The ATLANTA JOURNAL & CONSTITUTION, September 26, 2001
The HARTFORD COURANT (SUNDAY), September 30, 2001;
The MONTREAL GAZETTE, September 29, 2001
Distributed through the LOS ANGELES TIMES–WASHINGTON POST News Syndicate
“A ‘War on Terrorism’ and the Betrayal of Southern Sudan
by Eric Reeves
America has begun an arduous “war on terrorism,” and the justice of our cause can hardly be disputed. But one of the ugliest consequences of such a war will be the betrayal of moral principle amidst the fierce lust for intelligence about various terrorist groups. For some of the intelligence offered to the US will come from regimes that are themselves complicit in terrorism. And they will offer the intelligence we want only if we abandon people and causes deserving of our profoundest national commitment. Nowhere is this truer than in Sudan.
Sudan’s ongoing agony is simply unimaginable. The extremist National Islamic Front regime in Khartoum has for over a decade waged a brutal war against the African peoples of southern Sudan, who follow traditional religions or Christian faiths. This regime has repeatedly declared a “jihad” against the south, engaging in compulsory Islamization and attempting to impose “shari’a” (Islamic law). Khartoum also wishes to control the abundant natural resources of the south. In the most recent phase of Sudan’s civil war, more than 2 million human beings have perished, overwhelmingly civilians in the south. As many as 5 million more have been uprooted. Colin Powell declared to Congress last spring that “there is perhaps no greater tragedy on the face of the earth than Sudan.”
The war conducted by Khartoum is itself a fearsome campaign of terror. Among the barbarous features of this campaign are the relentless bombings of civilian and humanitarian targets throughout the south; the denial of food aid to starving people as a weapon of war; the abetting of a ghastly trade in human slavery; and massive scorched-earth warfare in the oil regions located primarily in the south.
Revenues from the large oil fields secured by these terrible tactics, and operated by callous foreign oil companies, sustain the Khartoum regime—a regime that the State Department recently declared continues to offer “safe haven [to] members of various groups, including associates of Usama Bin Ladin’s al-Qaida organization.” Indeed, Sudan gave Osama bin Laden safe haven from 1991 to 1996, and offered him numerous lucrative opportunities in construction, banking, and agriculture. He was also allowed to develop elaborate terrorist training bases.
One might think that Sudan’s connection to terrorism, and its genocidal war on the peoples of the south, would make it a high-profile target in the “war on terrorism.” In fact, just the opposite has occurred. How can this be?
Precisely because of its terrorist past, a fearful Khartoum has self-interestedly offered the US some potentially important intelligence leads. Significant—but we shouldn’t forget that the regime suddenly so cooperative has until recently been instrumental in propagating world terrorism. Is this regime to be forgiven all past complicity in terrorism because they have now decided, under the clear threat of American military and diplomatic resolve, to be more cooperative?
This is a tough question for the Bush administration.

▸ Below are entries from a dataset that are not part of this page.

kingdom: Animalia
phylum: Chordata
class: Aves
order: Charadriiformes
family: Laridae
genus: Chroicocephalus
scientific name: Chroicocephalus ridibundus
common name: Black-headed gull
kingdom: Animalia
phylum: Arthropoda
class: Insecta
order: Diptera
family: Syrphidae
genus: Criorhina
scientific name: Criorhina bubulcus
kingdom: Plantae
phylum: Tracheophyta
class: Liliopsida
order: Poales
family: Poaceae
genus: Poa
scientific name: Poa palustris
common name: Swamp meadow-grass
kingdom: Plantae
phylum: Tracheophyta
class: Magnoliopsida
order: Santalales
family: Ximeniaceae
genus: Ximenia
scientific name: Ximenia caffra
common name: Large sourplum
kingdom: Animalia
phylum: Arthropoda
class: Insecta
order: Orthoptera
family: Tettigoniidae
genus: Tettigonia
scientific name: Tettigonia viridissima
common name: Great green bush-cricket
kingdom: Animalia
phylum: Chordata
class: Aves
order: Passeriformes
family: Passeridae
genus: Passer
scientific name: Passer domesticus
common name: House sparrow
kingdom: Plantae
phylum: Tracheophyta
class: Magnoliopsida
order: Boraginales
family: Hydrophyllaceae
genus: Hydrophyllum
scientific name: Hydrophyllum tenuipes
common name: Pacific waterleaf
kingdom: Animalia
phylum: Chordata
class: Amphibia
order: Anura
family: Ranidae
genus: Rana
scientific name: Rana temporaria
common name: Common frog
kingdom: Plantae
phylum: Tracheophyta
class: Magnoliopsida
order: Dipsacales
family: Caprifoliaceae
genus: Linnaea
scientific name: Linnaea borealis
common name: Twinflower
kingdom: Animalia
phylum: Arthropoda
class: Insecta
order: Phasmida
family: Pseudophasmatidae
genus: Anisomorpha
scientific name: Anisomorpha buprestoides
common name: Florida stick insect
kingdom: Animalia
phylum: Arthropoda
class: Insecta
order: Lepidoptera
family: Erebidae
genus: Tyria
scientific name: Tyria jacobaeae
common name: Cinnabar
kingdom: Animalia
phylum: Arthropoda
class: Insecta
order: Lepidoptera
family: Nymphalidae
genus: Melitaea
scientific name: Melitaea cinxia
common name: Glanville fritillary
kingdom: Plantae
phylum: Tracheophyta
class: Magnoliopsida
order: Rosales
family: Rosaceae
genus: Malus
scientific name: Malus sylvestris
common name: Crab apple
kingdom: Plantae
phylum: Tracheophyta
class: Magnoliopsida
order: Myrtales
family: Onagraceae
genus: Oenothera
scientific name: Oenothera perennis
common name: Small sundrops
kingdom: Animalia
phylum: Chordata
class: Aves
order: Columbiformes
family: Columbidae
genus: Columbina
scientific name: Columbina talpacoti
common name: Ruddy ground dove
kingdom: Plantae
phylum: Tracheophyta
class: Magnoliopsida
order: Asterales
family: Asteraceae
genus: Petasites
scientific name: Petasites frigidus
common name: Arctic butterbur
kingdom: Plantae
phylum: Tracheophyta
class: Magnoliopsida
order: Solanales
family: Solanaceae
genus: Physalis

Perhaps the most telling indication of their answer is the decision to put on hold the Sudan Peace Act. This bill is the only legislative response anywhere in the world that has a chance of pressuring Khartoum to end Sudan’s terrible civil war. Passed overwhelmingly by the House (422 to 2), the Sudan Peace Act would deny those oil companies that are sustaining Khartoum access to US capital markets: they would be de-listed from the New York Stock Exchange.
In addition to pressuring Khartoum to negotiate an end to the world’s most destructive civil conflict, the Sudan Peace Act would also provide continuing non-military pressure on Khartoum to abandon completely its support for terrorism. We must remember that the value of whatever intelligence Khartoum is now providing will be vitiated if there is no long-term pressure on the regime to end what has been over a decade of support for terrorism.
But instead of supporting the Sudan Peace Act, the Bush administration has recently demanded that the House Republican leadership put the bill on indefinite hold. The bill is now in limbo, and the White House seems intent on insuring that it will not emerge before Congress recesses for the year.
No one can dispute the compelling need to combat the deadly scourge of international terrorism. We must defend our nation and the task is a daunting one, given the shadowy existence of our enemies.
But if our commitment to a war on terrorism takes the form of abandoning people like those of southern Sudan; if it entails looking away from longstanding patterns of support for terrorism such as we see in Khartoum; if we lose all sense of proportion and moral commitment in our fight against terrorism, then we will be handing the terrorists of September 11th a victory.
[Eric Reeves, professor of English at Smith College, is completing a book on Sudan.]